How can I protect my pet?

Talk to the Dr Paws Kotara veterinarians about the tick control treatments for your pet. It is important to speak to professional and purchase the right treatment, as some dog products are highly toxic to cats.

Tick control products do help minimise the risk of your pet picking up a tick, however they do not provide 100 per cent protection. Therefore, it important to take other preventative action, and know what to do if something does happen.

You can also discuss tick removal during your consultation.
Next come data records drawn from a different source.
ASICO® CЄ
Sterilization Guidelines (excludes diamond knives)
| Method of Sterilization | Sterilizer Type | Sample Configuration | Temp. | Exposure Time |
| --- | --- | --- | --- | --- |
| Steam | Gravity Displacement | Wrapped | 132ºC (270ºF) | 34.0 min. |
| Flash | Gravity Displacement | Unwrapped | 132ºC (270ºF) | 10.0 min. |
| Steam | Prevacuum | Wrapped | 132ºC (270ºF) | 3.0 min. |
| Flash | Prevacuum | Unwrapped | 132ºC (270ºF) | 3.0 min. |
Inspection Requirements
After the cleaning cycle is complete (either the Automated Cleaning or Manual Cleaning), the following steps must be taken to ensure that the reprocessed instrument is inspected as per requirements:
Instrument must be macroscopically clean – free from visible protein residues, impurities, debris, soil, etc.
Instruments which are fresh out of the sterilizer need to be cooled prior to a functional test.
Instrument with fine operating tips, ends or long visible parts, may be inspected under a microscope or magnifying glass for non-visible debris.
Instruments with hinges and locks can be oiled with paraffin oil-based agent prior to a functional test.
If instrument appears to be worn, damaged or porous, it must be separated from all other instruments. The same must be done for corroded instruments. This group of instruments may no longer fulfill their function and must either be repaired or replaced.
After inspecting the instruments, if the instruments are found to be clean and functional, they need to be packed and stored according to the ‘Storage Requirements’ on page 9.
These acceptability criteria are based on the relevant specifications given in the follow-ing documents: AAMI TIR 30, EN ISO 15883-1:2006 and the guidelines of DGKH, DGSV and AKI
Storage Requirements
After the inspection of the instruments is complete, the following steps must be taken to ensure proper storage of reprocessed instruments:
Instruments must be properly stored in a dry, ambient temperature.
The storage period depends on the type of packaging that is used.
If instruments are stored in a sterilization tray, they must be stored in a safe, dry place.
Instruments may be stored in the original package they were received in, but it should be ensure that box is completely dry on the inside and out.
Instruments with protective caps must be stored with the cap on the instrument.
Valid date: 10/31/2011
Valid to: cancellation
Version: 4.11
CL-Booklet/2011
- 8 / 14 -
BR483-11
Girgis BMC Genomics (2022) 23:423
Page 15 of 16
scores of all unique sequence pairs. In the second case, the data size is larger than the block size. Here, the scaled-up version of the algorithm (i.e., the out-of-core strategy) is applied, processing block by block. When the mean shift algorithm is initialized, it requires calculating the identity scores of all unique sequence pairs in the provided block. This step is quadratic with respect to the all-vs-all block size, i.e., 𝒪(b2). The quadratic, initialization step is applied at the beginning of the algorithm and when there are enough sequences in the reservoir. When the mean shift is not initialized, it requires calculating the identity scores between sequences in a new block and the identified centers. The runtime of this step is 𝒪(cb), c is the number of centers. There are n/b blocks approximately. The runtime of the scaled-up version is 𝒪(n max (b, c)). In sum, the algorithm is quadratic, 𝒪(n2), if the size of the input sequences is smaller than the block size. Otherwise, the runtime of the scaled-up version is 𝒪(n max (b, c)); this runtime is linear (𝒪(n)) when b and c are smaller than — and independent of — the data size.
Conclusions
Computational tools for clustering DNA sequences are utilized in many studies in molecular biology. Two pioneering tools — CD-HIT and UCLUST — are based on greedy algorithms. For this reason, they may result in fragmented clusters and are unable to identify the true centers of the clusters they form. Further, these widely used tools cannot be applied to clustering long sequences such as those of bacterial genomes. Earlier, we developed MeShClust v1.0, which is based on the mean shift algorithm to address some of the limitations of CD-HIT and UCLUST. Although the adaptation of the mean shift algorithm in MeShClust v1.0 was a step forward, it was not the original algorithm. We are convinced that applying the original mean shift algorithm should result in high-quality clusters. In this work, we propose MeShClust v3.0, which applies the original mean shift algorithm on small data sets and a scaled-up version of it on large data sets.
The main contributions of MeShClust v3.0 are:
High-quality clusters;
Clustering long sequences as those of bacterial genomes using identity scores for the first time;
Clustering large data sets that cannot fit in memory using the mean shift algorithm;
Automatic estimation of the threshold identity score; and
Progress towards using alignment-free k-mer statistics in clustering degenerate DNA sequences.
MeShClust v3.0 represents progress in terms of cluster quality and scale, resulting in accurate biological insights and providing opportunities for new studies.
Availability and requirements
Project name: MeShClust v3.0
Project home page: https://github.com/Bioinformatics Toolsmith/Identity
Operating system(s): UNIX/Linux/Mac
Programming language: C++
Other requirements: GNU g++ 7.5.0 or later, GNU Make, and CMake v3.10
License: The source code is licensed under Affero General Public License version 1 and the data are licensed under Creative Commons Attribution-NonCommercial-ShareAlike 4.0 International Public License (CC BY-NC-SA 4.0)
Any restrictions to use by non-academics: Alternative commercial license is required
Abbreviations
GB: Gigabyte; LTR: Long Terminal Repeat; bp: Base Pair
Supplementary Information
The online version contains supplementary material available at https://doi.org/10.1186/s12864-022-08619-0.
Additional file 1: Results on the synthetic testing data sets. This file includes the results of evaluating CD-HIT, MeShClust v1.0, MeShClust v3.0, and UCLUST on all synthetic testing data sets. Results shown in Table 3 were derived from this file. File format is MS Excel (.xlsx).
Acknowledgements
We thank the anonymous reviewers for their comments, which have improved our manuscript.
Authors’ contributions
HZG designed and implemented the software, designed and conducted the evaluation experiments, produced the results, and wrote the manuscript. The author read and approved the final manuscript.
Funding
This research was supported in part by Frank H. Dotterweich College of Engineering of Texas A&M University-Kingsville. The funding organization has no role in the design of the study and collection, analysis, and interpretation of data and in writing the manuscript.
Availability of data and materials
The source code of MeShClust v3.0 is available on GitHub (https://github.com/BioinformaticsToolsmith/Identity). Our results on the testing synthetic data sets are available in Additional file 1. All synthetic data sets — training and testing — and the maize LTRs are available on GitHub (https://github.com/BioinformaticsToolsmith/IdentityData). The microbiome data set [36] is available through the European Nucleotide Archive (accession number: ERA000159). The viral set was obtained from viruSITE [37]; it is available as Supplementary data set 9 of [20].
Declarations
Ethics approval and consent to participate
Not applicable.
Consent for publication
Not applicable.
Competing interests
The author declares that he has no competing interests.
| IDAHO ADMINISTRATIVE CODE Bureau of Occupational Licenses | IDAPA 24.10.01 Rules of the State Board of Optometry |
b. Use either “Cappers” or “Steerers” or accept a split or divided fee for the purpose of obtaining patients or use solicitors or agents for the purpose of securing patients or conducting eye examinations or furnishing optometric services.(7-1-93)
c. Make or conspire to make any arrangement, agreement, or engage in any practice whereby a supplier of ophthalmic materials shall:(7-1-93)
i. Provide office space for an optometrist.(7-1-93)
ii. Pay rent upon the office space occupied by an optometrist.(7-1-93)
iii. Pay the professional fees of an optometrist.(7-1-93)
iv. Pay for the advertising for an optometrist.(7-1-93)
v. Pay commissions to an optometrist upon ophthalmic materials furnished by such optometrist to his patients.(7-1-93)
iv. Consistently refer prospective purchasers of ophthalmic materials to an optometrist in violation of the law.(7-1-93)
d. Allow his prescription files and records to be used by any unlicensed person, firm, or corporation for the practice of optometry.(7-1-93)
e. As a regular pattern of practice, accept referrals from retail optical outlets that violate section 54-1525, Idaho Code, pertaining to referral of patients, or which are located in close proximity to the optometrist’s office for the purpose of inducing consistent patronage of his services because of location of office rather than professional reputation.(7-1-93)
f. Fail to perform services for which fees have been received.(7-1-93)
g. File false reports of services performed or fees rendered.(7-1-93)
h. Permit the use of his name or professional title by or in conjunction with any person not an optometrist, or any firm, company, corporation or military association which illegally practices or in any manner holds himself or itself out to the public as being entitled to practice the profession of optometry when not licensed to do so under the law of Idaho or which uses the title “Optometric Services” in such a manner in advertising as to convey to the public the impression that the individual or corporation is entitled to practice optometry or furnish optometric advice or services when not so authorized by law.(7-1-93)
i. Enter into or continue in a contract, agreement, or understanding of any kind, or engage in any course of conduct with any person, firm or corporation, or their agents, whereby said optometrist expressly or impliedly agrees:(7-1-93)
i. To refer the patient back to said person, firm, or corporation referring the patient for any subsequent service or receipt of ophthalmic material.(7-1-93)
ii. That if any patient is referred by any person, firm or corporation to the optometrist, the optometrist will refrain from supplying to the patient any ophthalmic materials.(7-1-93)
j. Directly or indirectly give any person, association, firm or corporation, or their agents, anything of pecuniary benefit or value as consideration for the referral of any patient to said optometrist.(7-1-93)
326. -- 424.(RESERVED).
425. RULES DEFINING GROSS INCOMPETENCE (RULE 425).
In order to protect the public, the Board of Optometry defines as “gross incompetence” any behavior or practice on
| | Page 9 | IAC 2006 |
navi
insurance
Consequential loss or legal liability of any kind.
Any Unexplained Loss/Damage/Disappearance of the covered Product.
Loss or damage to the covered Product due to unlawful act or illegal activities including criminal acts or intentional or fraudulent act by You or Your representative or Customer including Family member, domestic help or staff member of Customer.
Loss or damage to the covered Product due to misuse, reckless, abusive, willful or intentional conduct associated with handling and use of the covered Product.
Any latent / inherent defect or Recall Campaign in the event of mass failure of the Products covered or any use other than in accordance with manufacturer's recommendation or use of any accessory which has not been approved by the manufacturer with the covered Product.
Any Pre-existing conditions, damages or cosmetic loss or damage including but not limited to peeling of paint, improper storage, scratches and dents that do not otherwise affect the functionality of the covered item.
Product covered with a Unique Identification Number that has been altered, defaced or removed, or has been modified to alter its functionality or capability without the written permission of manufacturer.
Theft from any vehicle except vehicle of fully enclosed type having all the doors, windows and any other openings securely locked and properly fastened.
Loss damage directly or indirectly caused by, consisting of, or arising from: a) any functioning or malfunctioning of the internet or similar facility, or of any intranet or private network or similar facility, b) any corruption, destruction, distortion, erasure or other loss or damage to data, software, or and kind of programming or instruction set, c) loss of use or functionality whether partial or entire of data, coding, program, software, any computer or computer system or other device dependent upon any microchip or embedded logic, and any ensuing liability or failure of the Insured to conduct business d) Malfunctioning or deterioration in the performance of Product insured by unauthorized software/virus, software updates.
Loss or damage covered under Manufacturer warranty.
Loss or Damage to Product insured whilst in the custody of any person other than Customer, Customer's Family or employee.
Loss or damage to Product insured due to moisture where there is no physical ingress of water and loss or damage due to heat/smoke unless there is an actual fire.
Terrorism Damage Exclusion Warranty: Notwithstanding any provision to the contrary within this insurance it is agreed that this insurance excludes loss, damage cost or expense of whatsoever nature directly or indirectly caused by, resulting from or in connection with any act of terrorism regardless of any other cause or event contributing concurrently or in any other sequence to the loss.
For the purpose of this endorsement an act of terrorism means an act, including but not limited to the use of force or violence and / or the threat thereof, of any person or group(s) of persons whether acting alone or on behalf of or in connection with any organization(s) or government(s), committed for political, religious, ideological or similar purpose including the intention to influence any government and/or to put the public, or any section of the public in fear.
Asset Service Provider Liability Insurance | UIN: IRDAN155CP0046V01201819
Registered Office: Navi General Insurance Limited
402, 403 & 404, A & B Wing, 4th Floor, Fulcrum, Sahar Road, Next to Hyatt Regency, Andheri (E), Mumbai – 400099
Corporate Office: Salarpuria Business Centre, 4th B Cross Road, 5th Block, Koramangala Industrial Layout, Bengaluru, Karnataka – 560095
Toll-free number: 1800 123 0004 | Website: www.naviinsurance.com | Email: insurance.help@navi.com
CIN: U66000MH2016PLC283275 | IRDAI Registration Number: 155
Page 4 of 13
There are certain tools that can be purchased for “home” tick removal but this is something to be discussed with a professional.

Below are some further helpful tick tips.

Try to avoid tick habitat:

  • Don’t take your dog walking in bush or scrub areas as these places are home to native animals, who are natural tick hosts
  • Keep lawns and shrubs trimmed short
  • Remove compost matter from your backyard

Frequently check your pet’s skin:

  • Remove collars
  • Check their entire body
  • Pay close attention to the body from the front legs onwards as the armpits, neck, face and ears in particular are heaven for ticks
  • Look for red, raised or thickened areas of skin
  • Feel for small, wart sized or lumps
  • If you do find a tick, don’t stop looking! If there is one tick, there are likely to be more…        

What are the symptoms of tick paralysis?

  • Wobbly back legs
  • Difficulty rising from the ground
  • A change in the sound of their bark or meow
  • Coughing
  • Vomiting
  • Drooling
  • Loss of appetite
  • Difficulty breathing
  • Quicken breath
  • Grunting noises
  • Any other out of character behaviour

What should you do if I find a tick or my pet shows symptoms?

Bring you pet into our clinic as soon as possible.

If a tick is found it should be removed immediately, either by yourself (if this is something you have discussed previously during a consultation) or by one of our Dr Paws veterinarians. The aim to quickly but carefully remove the tick by it’s head, which is the point of their attachment to the skin, so a confident hand should do it!

On the way to Dr Paws Kotara:

Keep your pet calm

Make sure your pet remains at a comfortable temperature (not too hot or cold)

Do not offer food or water, the tick’s toxin can affect the airways.

Paralysis ticks have the potential to cause great harm to pets, and distress for Pet Parents. We are here to help, so if you have any further questions or want further information about tick paralysis prevention, please feel free pop into the clinic, or give us a call on 02 4047 9910.

We are your partner in petcare!

 

For more information, please contact us at Dr Paws Kotara.

We are conveniently located opposite Westfield Kotara - the pawfect location for Newcastle pet parents living in Kotara, Kotara South, Adamstown, New Lambton, Charlestown and surrounding areas!

3 Comments
Michael lane

Can u save dogs who have the ticks

Sat Nov 2016
Dr Paws Kotara

I apologise for the delay in responding. We were not yet open when this question was posted.

Yes, we can do much for animals that have been bitten by a paralysis tick. The sooner you bring your pet in the more likely we will have the best possible outcome.

Wed Jan 2017
Amanda

Can a dogs symptoms get better before getting worse if bitten by tick?